ASSIGNMENT:
Every line of the entries below from the one containing "X68937Y-53562D03*" to the one containing "X65748Y-56082D03*", both ends included, must be written out exactly. No other line belongs in the answer.

----- DATASET RECORDS

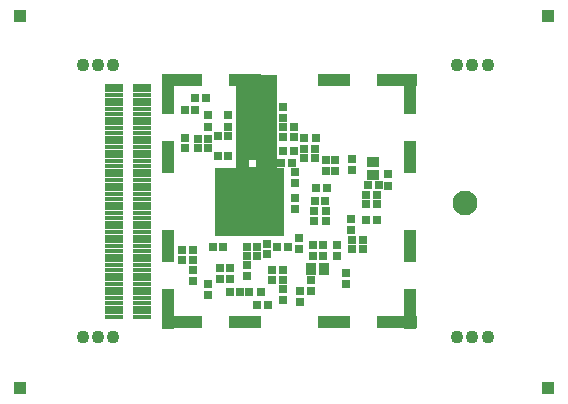
<source format=gbs>
G04 (created by PCBNEW (2013-07-07 BZR 4022)-stable) date 24/11/2015 00:30:32*
%MOIN*%
G04 Gerber Fmt 3.4, Leading zero omitted, Abs format*
%FSLAX34Y34*%
G01*
G70*
G90*
G04 APERTURE LIST*
%ADD10C,0.00590551*%
%ADD11C,0.0433071*%
%ADD12R,0.0273X0.0253*%
%ADD13R,0.0253X0.0273*%
%ADD14R,0.0392X0.0353*%
%ADD15R,0.0353X0.0392*%
%ADD16R,0.0273X0.0273*%
%ADD17R,0.043137X0.043137*%
%ADD18R,0.0433071X0.133858*%
%ADD19R,0.133858X0.0433071*%
%ADD20R,0.0433071X0.106299*%
%ADD21R,0.106299X0.0433071*%
%ADD22C,0.0826772*%
%ADD23R,0.0606299X0.0129921*%
%ADD24C,0.00393701*%
G04 APERTURE END LIST*
G54D10*
G54D11*
X62952Y-56574D03*
X63464Y-56574D03*
X62440Y-56574D03*
X63464Y-47519D03*
X62952Y-47519D03*
X62440Y-47519D03*
X74921Y-56574D03*
X75433Y-56574D03*
X75944Y-56574D03*
X75944Y-47519D03*
X75433Y-47519D03*
X74921Y-47519D03*
G54D12*
X69114Y-54972D03*
X69114Y-55342D03*
X70059Y-54657D03*
X70059Y-55027D03*
X66614Y-54815D03*
X66614Y-55185D03*
X67303Y-49555D03*
X67303Y-49185D03*
X69133Y-49279D03*
X69133Y-48909D03*
X66633Y-49555D03*
X66633Y-49185D03*
G54D13*
X69834Y-49940D03*
X70204Y-49940D03*
G54D12*
X67913Y-54165D03*
X67913Y-54535D03*
X72618Y-51153D03*
X72618Y-51523D03*
X69685Y-55401D03*
X69685Y-55031D03*
G54D13*
X70578Y-51594D03*
X70208Y-51594D03*
X68373Y-55078D03*
X68003Y-55078D03*
X66562Y-48602D03*
X66192Y-48602D03*
X71881Y-52677D03*
X72251Y-52677D03*
G54D12*
X71417Y-51011D03*
X71417Y-50641D03*
G54D13*
X69496Y-50354D03*
X69126Y-50354D03*
X71881Y-52145D03*
X72251Y-52145D03*
G54D12*
X71220Y-54440D03*
X71220Y-54810D03*
G54D13*
X70169Y-52381D03*
X70539Y-52381D03*
X71409Y-53326D03*
X71779Y-53326D03*
X70169Y-52696D03*
X70539Y-52696D03*
X72251Y-51850D03*
X71881Y-51850D03*
G54D12*
X66122Y-54342D03*
X66122Y-54712D03*
X70925Y-53885D03*
X70925Y-53515D03*
G54D13*
X71940Y-51515D03*
X72310Y-51515D03*
G54D14*
X72125Y-51159D03*
X72125Y-50729D03*
G54D15*
X70060Y-54291D03*
X70490Y-54291D03*
G54D16*
X71417Y-53641D03*
X71771Y-53641D03*
X69527Y-51948D03*
X69527Y-52302D03*
X66121Y-54015D03*
X65767Y-54015D03*
X68621Y-55492D03*
X68267Y-55492D03*
X66200Y-49015D03*
X65846Y-49015D03*
X67696Y-55078D03*
X67342Y-55078D03*
X66121Y-53681D03*
X65767Y-53681D03*
X67007Y-54271D03*
X67007Y-54625D03*
X69114Y-54665D03*
X68760Y-54665D03*
X70452Y-53504D03*
X70452Y-53858D03*
X69823Y-50295D03*
X70177Y-50295D03*
X69134Y-49586D03*
X69488Y-49586D03*
X66633Y-49960D03*
X66279Y-49960D03*
X67302Y-49862D03*
X66948Y-49862D03*
X67913Y-53858D03*
X68267Y-53858D03*
X66771Y-53582D03*
X67125Y-53582D03*
X70866Y-51023D03*
X70866Y-50669D03*
X71397Y-52991D03*
X71397Y-52637D03*
X70177Y-52047D03*
X70531Y-52047D03*
X69823Y-50610D03*
X70177Y-50610D03*
X69527Y-51082D03*
X69527Y-51436D03*
X70137Y-53504D03*
X70137Y-53858D03*
X69114Y-54350D03*
X68760Y-54350D03*
X67362Y-54271D03*
X67362Y-54625D03*
X66633Y-50275D03*
X66279Y-50275D03*
X67302Y-50551D03*
X66948Y-50551D03*
X69134Y-49901D03*
X69488Y-49901D03*
X67913Y-53562D03*
X68267Y-53562D03*
X69291Y-53562D03*
X68937Y-53562D03*
X69409Y-50787D03*
X69055Y-50787D03*
X70551Y-51023D03*
X70551Y-50669D03*
X69665Y-53267D03*
X69665Y-53621D03*
X65846Y-50275D03*
X65846Y-49921D03*
X68602Y-53818D03*
X68602Y-53464D03*
G54D17*
X60354Y-58267D03*
X60354Y-45866D03*
X77952Y-58267D03*
X77952Y-45866D03*
G54D18*
X65295Y-48464D03*
G54D19*
X65748Y-48011D03*
G54D18*
X65295Y-55629D03*
G54D19*
X65748Y-56082D03*
X72913Y-48011D03*
G54D18*
X73366Y-48464D03*
X73366Y-55629D03*
G54D19*
X72913Y-56082D03*
G54D20*
X73366Y-50570D03*
X73366Y-53523D03*
X65295Y-53523D03*
G54D21*
X70807Y-56082D03*
X67854Y-56082D03*
X70807Y-48011D03*
X67854Y-48011D03*
G54D20*
X65295Y-50570D03*
G54D22*
X75196Y-52106D03*
G54D23*
X64417Y-52283D03*
X64417Y-52598D03*
X64417Y-52440D03*
X64417Y-52755D03*
X64417Y-53385D03*
X64417Y-53228D03*
X64417Y-52913D03*
X64417Y-53070D03*
X64417Y-54645D03*
X64417Y-54488D03*
X64417Y-54173D03*
X64417Y-54330D03*
X64417Y-53700D03*
X64417Y-53543D03*
X64417Y-53858D03*
X64417Y-54015D03*
X64417Y-55275D03*
X64417Y-55118D03*
X64417Y-54803D03*
X64417Y-54960D03*
X64417Y-55590D03*
X64417Y-55433D03*
X64417Y-55748D03*
X64417Y-55905D03*
X63496Y-54173D03*
X63496Y-54015D03*
X63496Y-53700D03*
X63496Y-53858D03*
X63496Y-55433D03*
X63496Y-55275D03*
X63496Y-54960D03*
X63496Y-55118D03*
X63496Y-54488D03*
X63496Y-54330D03*
X63496Y-54645D03*
X63496Y-54803D03*
X63496Y-55905D03*
X63496Y-55590D03*
X63496Y-55748D03*
X64417Y-52125D03*
X63496Y-53228D03*
X63496Y-53070D03*
X63496Y-52755D03*
X63496Y-52913D03*
X63496Y-53543D03*
X63496Y-53385D03*
X63496Y-52283D03*
X63496Y-52125D03*
X63496Y-52440D03*
X63496Y-52598D03*
X63496Y-48818D03*
X63496Y-48661D03*
X63496Y-48346D03*
X63496Y-48503D03*
X64417Y-48818D03*
X64417Y-48661D03*
X64417Y-48346D03*
X64417Y-48503D03*
X64417Y-48188D03*
X63496Y-48188D03*
X63496Y-49448D03*
X63496Y-49291D03*
X63496Y-48976D03*
X63496Y-49133D03*
X64417Y-49448D03*
X64417Y-49291D03*
X64417Y-48976D03*
X64417Y-49133D03*
X63496Y-50708D03*
X63496Y-50551D03*
X63496Y-50236D03*
X63496Y-50393D03*
X64417Y-50708D03*
X64417Y-50551D03*
X64417Y-50236D03*
X64417Y-50393D03*
X64417Y-49763D03*
X64417Y-49606D03*
X64417Y-49921D03*
X64417Y-50078D03*
X63496Y-49763D03*
X63496Y-49606D03*
X63496Y-49921D03*
X63496Y-50078D03*
X63496Y-51338D03*
X63496Y-51181D03*
X63496Y-50866D03*
X63496Y-51023D03*
X64417Y-51338D03*
X64417Y-51181D03*
X64417Y-50866D03*
X64417Y-51023D03*
X64417Y-51653D03*
X64417Y-51496D03*
X64417Y-51811D03*
X64417Y-51968D03*
X63496Y-51653D03*
X63496Y-51496D03*
X63496Y-51811D03*
X63496Y-51968D03*
G54D10*
G36*
X69114Y-53169D02*
X68228Y-53169D01*
X68228Y-50905D01*
X68228Y-50629D01*
X67952Y-50629D01*
X67952Y-50905D01*
X68228Y-50905D01*
X68228Y-53169D01*
X68208Y-53169D01*
X66870Y-53169D01*
X66870Y-50925D01*
X67539Y-50925D01*
X67539Y-47834D01*
X68877Y-47834D01*
X68877Y-50925D01*
X69114Y-50925D01*
X69114Y-53169D01*
X69114Y-53169D01*
G37*
G54D24*
X69114Y-53169D02*
X68228Y-53169D01*
X68228Y-50905D01*
X68228Y-50629D01*
X67952Y-50629D01*
X67952Y-50905D01*
X68228Y-50905D01*
X68228Y-53169D01*
X68208Y-53169D01*
X66870Y-53169D01*
X66870Y-50925D01*
X67539Y-50925D01*
X67539Y-47834D01*
X68877Y-47834D01*
X68877Y-50925D01*
X69114Y-50925D01*
X69114Y-53169D01*
M02*

</source>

----------

RESULT OF THIS TASK:
X68937Y-53562D03*
X69409Y-50787D03*
X69055Y-50787D03*
X70551Y-51023D03*
X70551Y-50669D03*
X69665Y-53267D03*
X69665Y-53621D03*
X65846Y-50275D03*
X65846Y-49921D03*
X68602Y-53818D03*
X68602Y-53464D03*
G54D17*
X60354Y-58267D03*
X60354Y-45866D03*
X77952Y-58267D03*
X77952Y-45866D03*
G54D18*
X65295Y-48464D03*
G54D19*
X65748Y-48011D03*
G54D18*
X65295Y-55629D03*
G54D19*
X65748Y-56082D03*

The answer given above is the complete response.